Of course, business for many souls working in the marketing and advertising business isn’t all about business. It’s about those intangible qualities such as job satisfaction and those tangible ones called awards. The answer is balance. Without it things tend to fall over. As illustrated in the special diagram below:
The only way to make this process work is to ensure every team gets on a combination of bread and butter and gongable gigs on their worksheets. I did away with the old Senior Creative and Account Handler habit of cherry-picking the best projects and leaving the junior staff scrapping over the scarps. As a result, we improved productivity, increased profitability, made our client’s look good and, who would have thought, won more awards than ever.
The long and the short of this ramble is that I discovered the source of all creativity is hidden in the hearts and minds of consumers. The closer we got to them. The less filtered the process. The faster we got to the end product.
Developing a new briefing process is a useful process in itself. It must be an inclusive and iterative process that includes the confused and angry end-users. As anyone who has built a website without a proper UX process in place knows, the end result is rarely something that works.
In terms of delivery, stand-ups have become sit-ins and slacker-hackathons where content is as much phone-ins, video uploads and web links as it is text on 90 gsm multipurpose inkjet paper. Some have even tried AR hangouts where carefully crafted fantasy avatars combine with claustrophobia, screen-lag and bad lip-sink to all but nullify spontaneity.

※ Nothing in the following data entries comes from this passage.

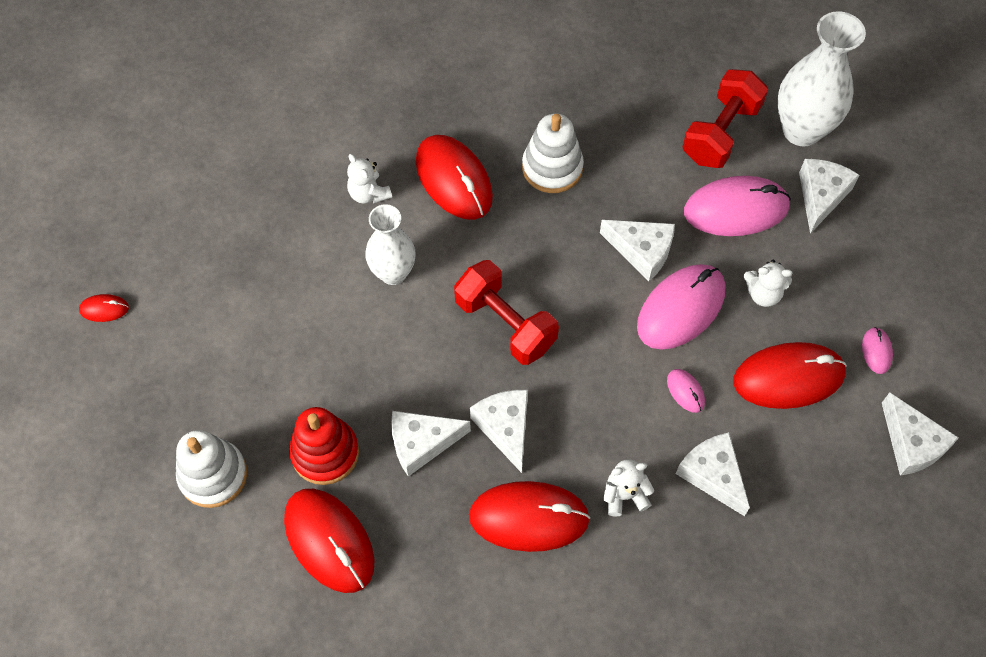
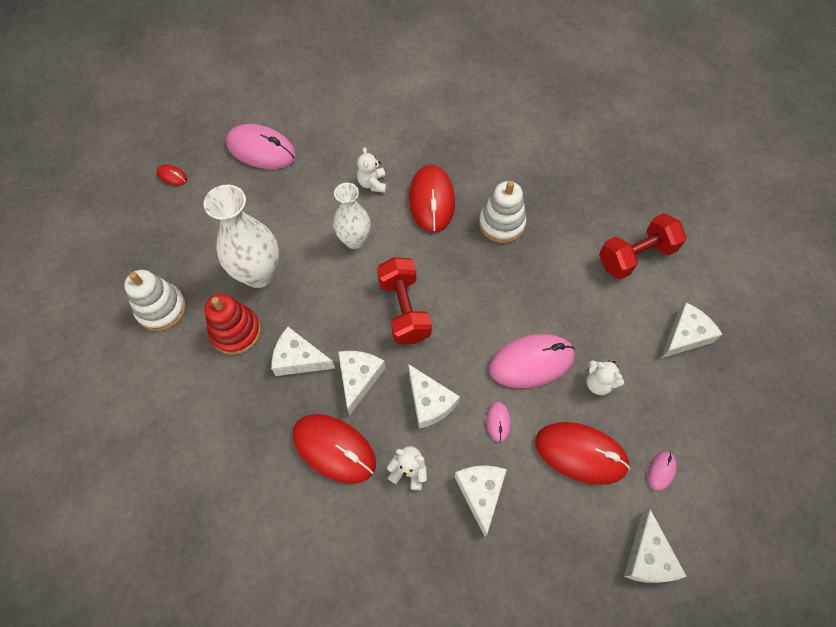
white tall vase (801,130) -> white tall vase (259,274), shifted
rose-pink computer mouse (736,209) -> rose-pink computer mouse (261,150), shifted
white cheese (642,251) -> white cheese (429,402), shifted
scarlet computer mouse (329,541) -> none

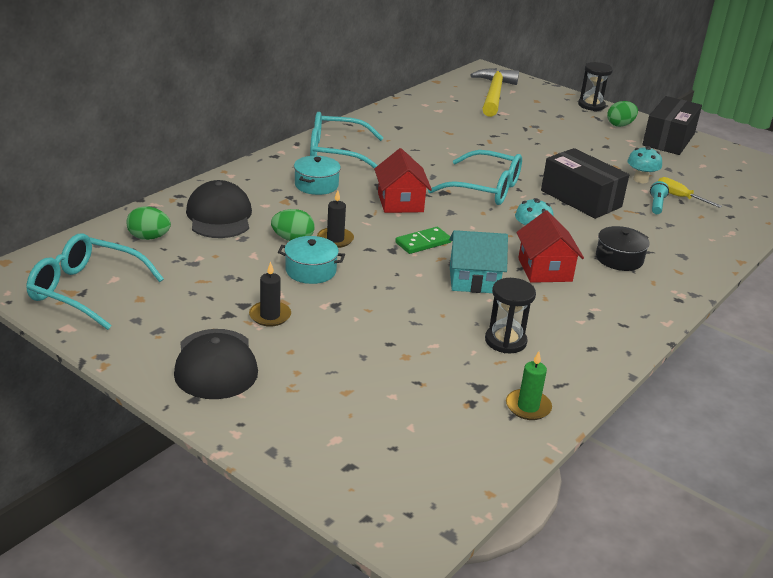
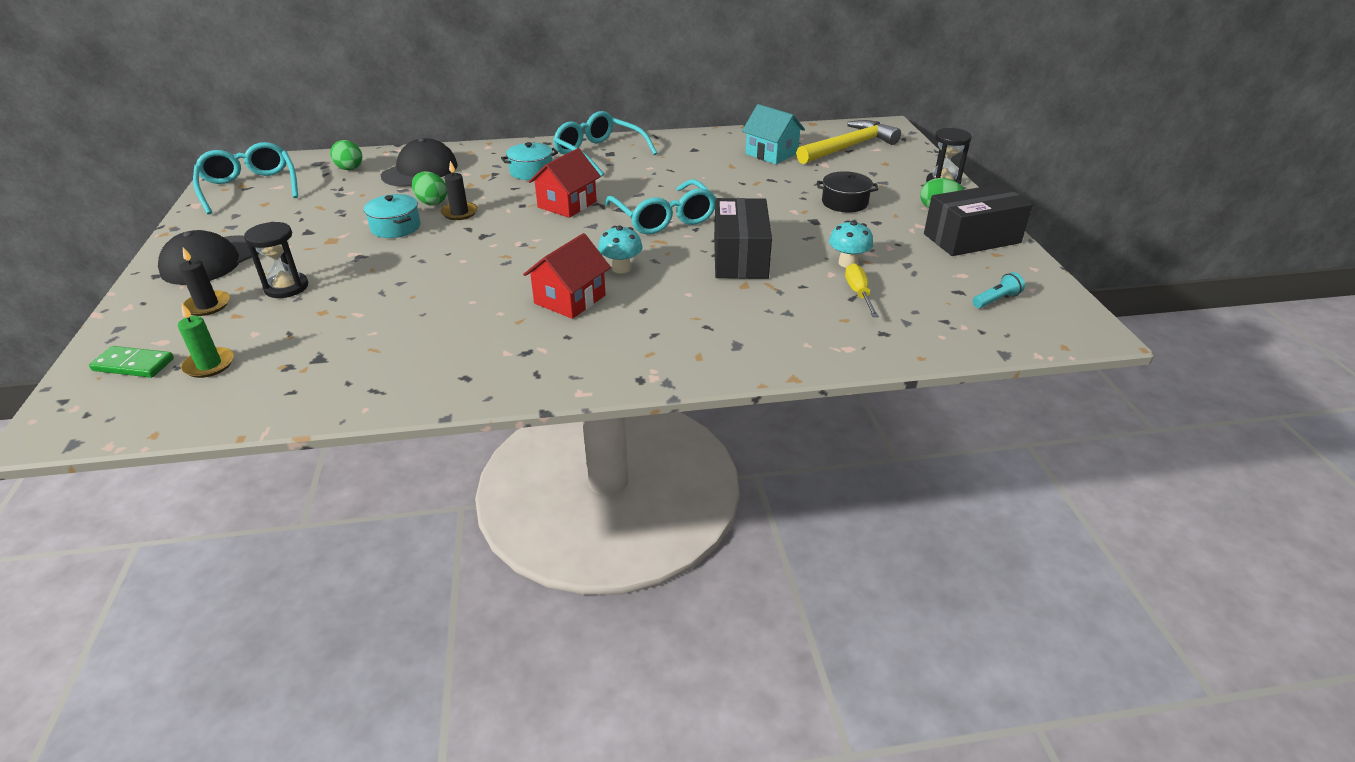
green domino tile (423,243) -> green domino tile (133,365), shifted
green wax candle (528,407) -> green wax candle (209,365), shifted
jet-black wax candle (270,316) -> jet-black wax candle (207,305), shifted
jet-black sand timer (505,341) -> jet-black sand timer (286,287), shifted
aqua cottage (473,280) -> aqua cottage (771,154), shifted
jet-black stockpot (619,259) -> jet-black stockpot (844,203), shifted
aqua torch (656,205) -> aqua torch (996,300), shifted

The key to creative briefing is not technology but asking questions. To ask what is a brief for is not enough. It is necessary to ask for whom it is intended. The answer to that is us. We all have different contributions to make and preferences to be addressed. The creative brief of the future might appear as a video, a dashboard, a storyline, an excel spreadsheet, UGC, AR or any number of dynamically optimised and user-defined options all at the same time.
Whatever the shifting form of briefs, from paper to cybernetic implant, its function will be to inform and to inspire human creativity. A unique phenomena that no AI system I am aware of comes close to matching. After close to 40 years of being on intimate terms with briefs from both client and agency side, I remain convinced that it is still a task that most regard as a necessary evil (like filling in an insurance application) rather than a creative act in itself. Many perfectly capable professionals still believe that creativity and productivity are mutually exclusive. That is more fiction than fact.
As Vincent Van Gogh said, “Great things are not done by impulse, but a series of small things brought together.” Combine a hint of information with a hint of inspiration in a creative brief and great things happen. As if by magic.